Le prescrizioni mediche diventano elettroniche: ecco cosa cambierà.

di Andrea Frullini

Sembra proprio che si sia giunto al tanto atteso momento della smaterializzazione della ricetta medica. A dirla così, può sembrare la presentazione di un gioco di prestigio, invece è il risultato della nuova normativa che disciplina la circolarità nazionale della ricetta dematerializzata.

Dal 1° marzo 2016 questa normativa, approvata lo scorso novembre e pubblicata sulla Gazzetta Ufficiale n.303 del 31 dicembre 2015, diventa efficace; in pratica la classica ricetta cartacea di colore bianco e rosso, che il medico di base ci forniva, dovrebbe scomparire in luogo di una ricetta “elettronica”. La procedura sostanzialmente rimarrà la stessa: il paziente si recherà dal medico e, dopo diagnosi e valutazioni, quest’ultimo invece di stampare la ricetta si collegherà tramite il proprio computer a un portale dedicato, dove compilerà una ricetta telematica (dall’aspetto visivo identico a quella cartacea).2

Questa ricetta riporterà un numero ad essa associata (il Nre, numero ricetta elettronica), al quale sarà associato il codice fiscale del paziente. A questo punto il medico dovrà stampare un promemoria della dimensione di un foglio A5, che tramite un codice a barre, riporterà la nostra prescrizione attraverso un sistema informatico online, e consegnarlo al paziente.

Quindi il malato si recherà in farmacia, e tramite la lettura del codice a barre posto sul promemoria, il farmacista individuerà la prescrizione relativa. L’obiettivo è che, una volta raggiunta la piena operatività, sparirà anche la stampa del promemoria.

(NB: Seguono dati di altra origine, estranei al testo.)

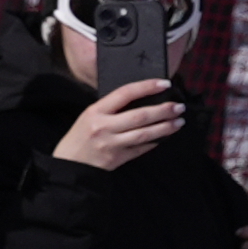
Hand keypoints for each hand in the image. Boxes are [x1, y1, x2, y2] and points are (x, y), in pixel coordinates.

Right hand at [61, 77, 190, 175]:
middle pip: (140, 116)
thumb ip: (111, 108)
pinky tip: (165, 137)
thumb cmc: (79, 137)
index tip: (165, 84)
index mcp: (96, 111)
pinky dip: (154, 143)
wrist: (68, 164)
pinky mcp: (118, 158)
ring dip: (165, 127)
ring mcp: (112, 143)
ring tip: (178, 122)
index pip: (125, 93)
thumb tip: (139, 99)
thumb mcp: (89, 115)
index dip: (147, 87)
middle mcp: (104, 126)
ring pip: (144, 134)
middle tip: (179, 107)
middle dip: (163, 110)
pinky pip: (141, 149)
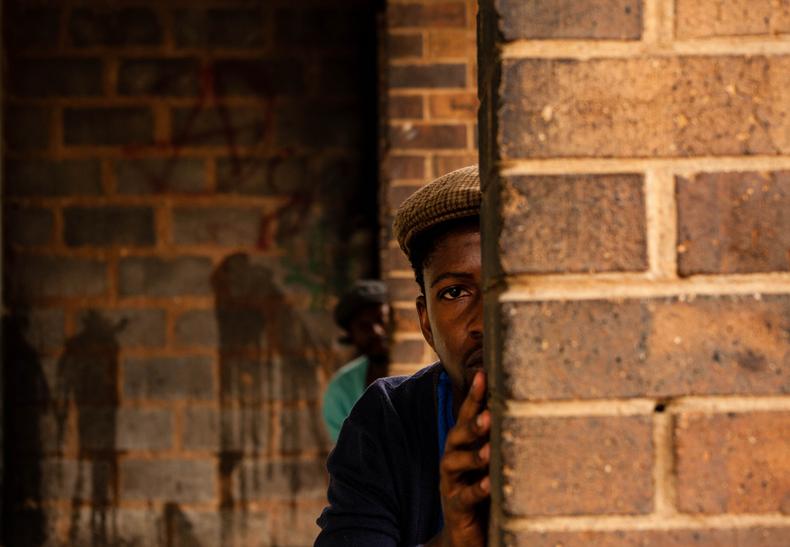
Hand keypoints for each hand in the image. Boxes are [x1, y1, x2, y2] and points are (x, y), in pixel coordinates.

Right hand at [431, 370, 489, 545]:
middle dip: (471, 424)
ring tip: (489, 451)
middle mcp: (451, 459)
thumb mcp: (488, 461)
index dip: (473, 396)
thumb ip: (495, 438)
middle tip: (489, 415)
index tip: (483, 374)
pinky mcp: (455, 507)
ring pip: (455, 463)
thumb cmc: (481, 490)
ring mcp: (450, 483)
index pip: (466, 415)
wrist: (465, 532)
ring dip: (473, 456)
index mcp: (461, 445)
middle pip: (457, 435)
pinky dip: (475, 489)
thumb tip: (521, 408)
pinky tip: (488, 484)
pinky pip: (464, 497)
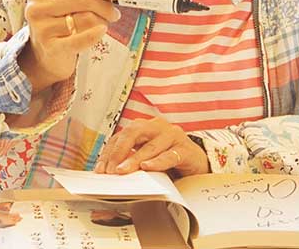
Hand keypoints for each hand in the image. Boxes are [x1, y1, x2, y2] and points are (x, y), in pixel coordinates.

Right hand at [18, 0, 123, 91]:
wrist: (46, 52)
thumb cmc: (60, 19)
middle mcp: (36, 8)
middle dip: (105, 5)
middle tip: (114, 12)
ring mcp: (41, 28)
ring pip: (85, 18)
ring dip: (102, 21)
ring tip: (104, 23)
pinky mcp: (50, 47)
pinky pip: (81, 39)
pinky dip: (96, 34)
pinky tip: (102, 31)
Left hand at [93, 117, 209, 176]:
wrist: (197, 162)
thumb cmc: (168, 158)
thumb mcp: (147, 156)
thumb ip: (131, 158)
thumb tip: (109, 171)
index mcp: (145, 127)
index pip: (122, 136)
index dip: (109, 151)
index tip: (101, 169)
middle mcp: (158, 127)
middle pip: (134, 132)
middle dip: (119, 150)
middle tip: (110, 169)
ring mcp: (173, 136)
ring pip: (150, 145)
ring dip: (135, 159)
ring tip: (123, 170)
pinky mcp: (186, 149)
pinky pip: (170, 155)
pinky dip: (157, 162)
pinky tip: (148, 167)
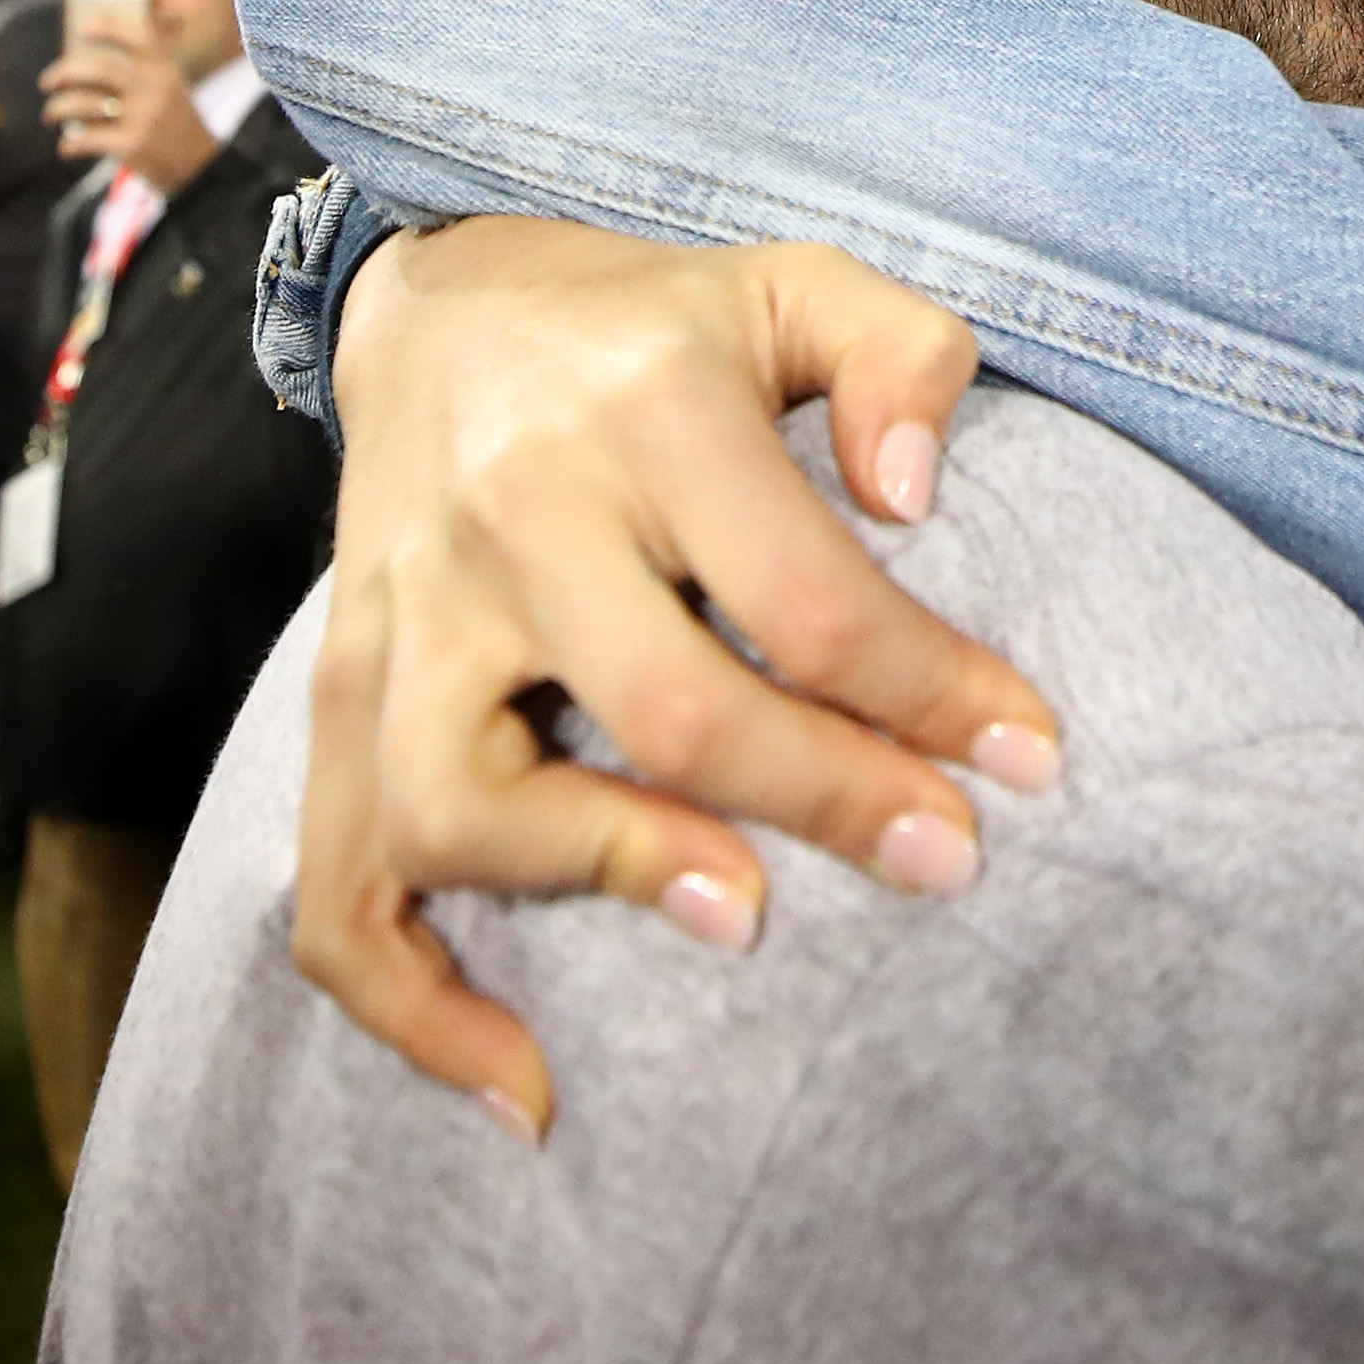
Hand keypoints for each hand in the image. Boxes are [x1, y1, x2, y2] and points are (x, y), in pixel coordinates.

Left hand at [43, 41, 219, 197]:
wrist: (200, 169)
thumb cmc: (178, 125)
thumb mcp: (174, 87)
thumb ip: (153, 63)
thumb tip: (121, 36)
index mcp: (165, 70)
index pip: (137, 38)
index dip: (107, 30)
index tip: (82, 32)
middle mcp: (155, 88)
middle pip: (99, 68)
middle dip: (64, 72)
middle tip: (46, 81)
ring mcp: (143, 117)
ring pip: (86, 103)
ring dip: (58, 108)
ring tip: (50, 114)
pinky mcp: (132, 145)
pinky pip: (88, 139)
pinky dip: (71, 144)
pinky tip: (66, 148)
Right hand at [288, 215, 1065, 1137]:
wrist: (442, 306)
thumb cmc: (656, 323)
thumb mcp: (796, 280)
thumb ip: (899, 352)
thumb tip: (917, 490)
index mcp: (642, 410)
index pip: (802, 594)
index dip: (930, 691)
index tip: (1025, 755)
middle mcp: (512, 513)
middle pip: (667, 708)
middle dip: (827, 800)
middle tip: (945, 858)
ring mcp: (407, 614)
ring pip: (465, 800)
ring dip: (608, 878)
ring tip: (748, 919)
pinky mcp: (346, 693)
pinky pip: (338, 883)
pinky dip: (412, 1005)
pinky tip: (525, 1083)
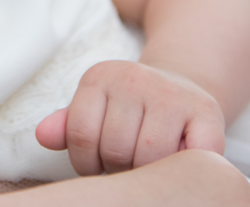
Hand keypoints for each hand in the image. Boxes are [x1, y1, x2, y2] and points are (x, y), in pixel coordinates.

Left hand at [34, 61, 224, 175]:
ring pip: (150, 156)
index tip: (100, 164)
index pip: (82, 136)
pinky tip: (178, 160)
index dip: (88, 163)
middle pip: (116, 148)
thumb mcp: (96, 107)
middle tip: (128, 164)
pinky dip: (185, 168)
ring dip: (148, 172)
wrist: (182, 84)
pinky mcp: (206, 111)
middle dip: (119, 168)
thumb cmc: (131, 108)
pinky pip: (192, 155)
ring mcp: (171, 93)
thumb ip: (69, 124)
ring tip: (148, 163)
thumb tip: (43, 135)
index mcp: (99, 77)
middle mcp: (134, 78)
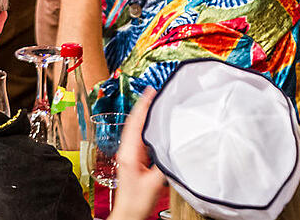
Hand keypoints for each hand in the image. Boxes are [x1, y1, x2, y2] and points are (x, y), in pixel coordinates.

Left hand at [110, 88, 166, 219]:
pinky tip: (152, 123)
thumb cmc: (137, 202)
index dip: (144, 105)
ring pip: (135, 128)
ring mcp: (128, 154)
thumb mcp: (155, 182)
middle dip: (143, 105)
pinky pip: (138, 136)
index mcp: (129, 153)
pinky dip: (145, 125)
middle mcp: (126, 151)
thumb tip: (174, 147)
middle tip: (154, 92)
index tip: (151, 91)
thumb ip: (164, 164)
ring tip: (154, 102)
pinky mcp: (132, 159)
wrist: (128, 213)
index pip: (136, 123)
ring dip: (144, 114)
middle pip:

Questo sistema sarà gradualmente esteso anche per le prescrizioni di esami e visite specialistiche. Gli obiettivi che si vogliono raggiungere, con questa nuova procedura sono molteplici: la realizzazione di misure di appropriatezza delle prescrizioni, la sorveglianza epidemiologica e la farmacovigilanza. La riduzione dei tempi di consegna (in futuro si potrà evitare di recarsi dal medico, soprattutto per quelle ricette ripetibili, che potranno essere trasmesse per via telematica al sistema centralizzato), la diminuzione di eventuali frodi o falsificazioni, infatti, dovrebbe aumentare la tracciabilità delle ricette.

A oggi tutte le farmacie e i medici, tecnologicamente possono trasmettere al MEF (Ministero dell’Economia e delle Finanze) i dati delle ricette erogate durante l’anno, circa 600 milioni, ma in maniera asincrona; tramite la ricetta dematerializzata, si ambisce a rendere sincrone tutte le attività di prescrizione da parte dei medici e di erogazione da parte delle farmacie, e non ultimo l’affrancamento dal materiale cartaceo.

E’ opportuno precisare che per il primo periodo di “collaudo” del nuovo sistema, si rende necessaria l’esistenza del cosiddetto “promemoria”, così da poter recuperare la prescrizione, anche a fronte di eventuali malfunzionamenti del sistema. E’ bene precisare che, fino alla fine del 2017, sono escluse da questo sistema di ricetta elettronica alcune medicine, come l’ossigeno, i farmaci con piano terapeutico Aifa, gli stupefacenti e le prescrizioni a erogazione diretta in continuità assistenziale.

Altra prerogativa apprezzabile è che la ricetta elettronica, varrà su tutto il territorio nazionale, consentendo così all’assistito di poter ritirare il proprio farmaco in qualunque regione, anche al di fuori di quella di residenza. Le farmacie, quindi, tramite il tesserino sanitario potranno applicare il ticket della regione dell’interessato. Saranno poi le regioni a scambiarsi le informazioni sui medicinali prescritti e a procedere con i rimborsi compensativi.